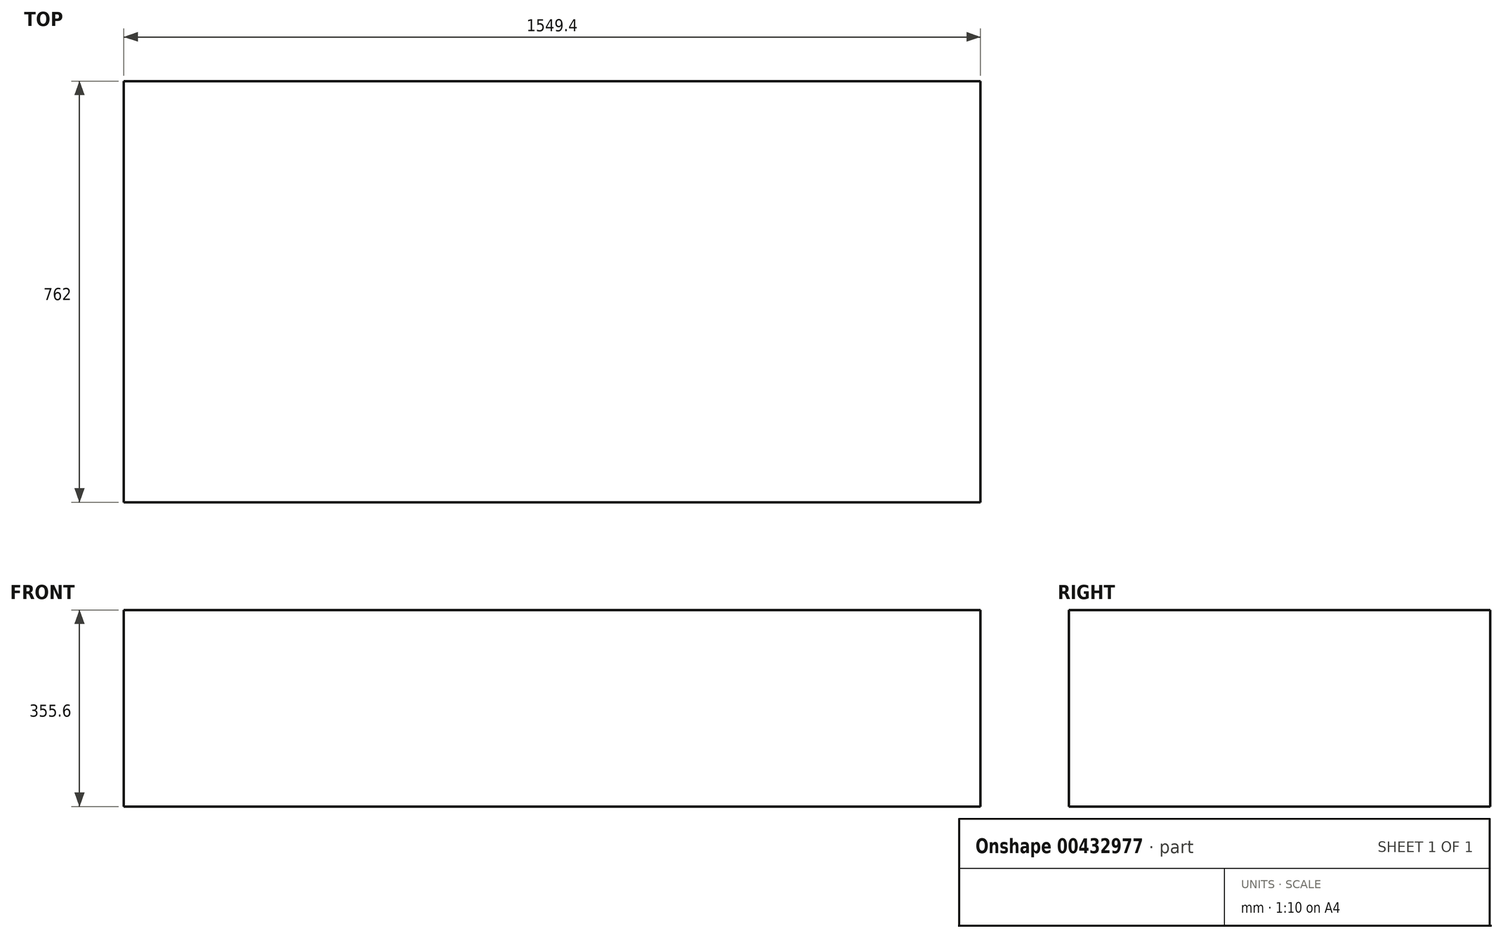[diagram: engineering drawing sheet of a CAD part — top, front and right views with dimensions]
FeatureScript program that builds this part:
annotation { "Feature Type Name" : "Feature", "Feature Type Description" : "" }
export const myFeature = defineFeature(function(context is Context, id is Id, definition is map)
    precondition{}
    {
        {
            var Q0;
            Q0=qCreatedBy(makeId("Top.planeOp"),FACE);
            var sketch = newSketch(context, id + "F0", { "sketchPlane" : qUnion([Q0])});
            skLineSegment(sketch, "E0.bottom", {"start": v(774.7, 381) * mm, "end": v(-774.7, 381) * mm});
            skLineSegment(sketch, "E0.top", {"start": v(774.7, -381) * mm, "end": v(-774.7, -381) * mm});
            skLineSegment(sketch, "E0.left", {"start": v(774.7, 381) * mm, "end": v(774.7, -381) * mm});
            skLineSegment(sketch, "E0.right", {"start": v(-774.7, 381) * mm, "end": v(-774.7, -381) * mm});
            skPoint(sketch, "E0.middle", {"position": v(0, 0) * mm});
            skSolve(sketch);
        }
        {
            var Q0;
            Q0=makeQuery(id+"F0.imprint","IMPRINT",FACE,{"disambiguationData":[TD([[makeQuery(id+"F0.imprint","IMPRINT",EDGE,{"derivedFrom":sQuery(id+"F0.wireOp",EDGE,"E0.bottom")}),1.0]])]});
            extrude(context, id + "F1", {"entities" : qUnion([Q0]), "depth" : 355.6 * mm});
        }
    });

#### DIRECTIONS
Rewrite the entries, changing every "mm" to "in" and keeping everything else the same. Leave the pictures out.

#### RESULT
[diagram: engineering drawing sheet of a CAD part — top, front and right views with dimensions]
FeatureScript program that builds this part:
annotation { "Feature Type Name" : "Feature", "Feature Type Description" : "" }
export const myFeature = defineFeature(function(context is Context, id is Id, definition is map)
    precondition{}
    {
        {
            var Q0;
            Q0=qCreatedBy(makeId("Top.planeOp"),FACE);
            var sketch = newSketch(context, id + "F0", { "sketchPlane" : qUnion([Q0])});
            skLineSegment(sketch, "E0.bottom", {"start": v(774.7, 381) * in, "end": v(-774.7, 381) * in});
            skLineSegment(sketch, "E0.top", {"start": v(774.7, -381) * in, "end": v(-774.7, -381) * in});
            skLineSegment(sketch, "E0.left", {"start": v(774.7, 381) * in, "end": v(774.7, -381) * in});
            skLineSegment(sketch, "E0.right", {"start": v(-774.7, 381) * in, "end": v(-774.7, -381) * in});
            skPoint(sketch, "E0.middle", {"position": v(0, 0) * in});
            skSolve(sketch);
        }
        {
            var Q0;
            Q0=makeQuery(id+"F0.imprint","IMPRINT",FACE,{"disambiguationData":[TD([[makeQuery(id+"F0.imprint","IMPRINT",EDGE,{"derivedFrom":sQuery(id+"F0.wireOp",EDGE,"E0.bottom")}),1.0]])]});
            extrude(context, id + "F1", {"entities" : qUnion([Q0]), "depth" : 355.6 * in});
        }
    });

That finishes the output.